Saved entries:
---*---
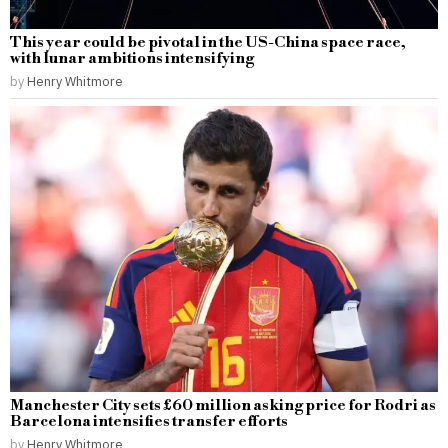
This year could be pivotal in the US-China space race,
with lunar ambitions intensifying
by
Henry Whitmore
Manchester City sets £60 million asking price for Rodri as
Barcelona intensifies transfer efforts
by
Henry Whitmore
---*---
Work instruction:
Would you set down the records exactly, with no pictures included?

Response to this exercise:
This year could be pivotal in the US-China space race,
with lunar ambitions intensifying
by
Henry Whitmore
Manchester City sets £60 million asking price for Rodri as
Barcelona intensifies transfer efforts
by
Henry Whitmore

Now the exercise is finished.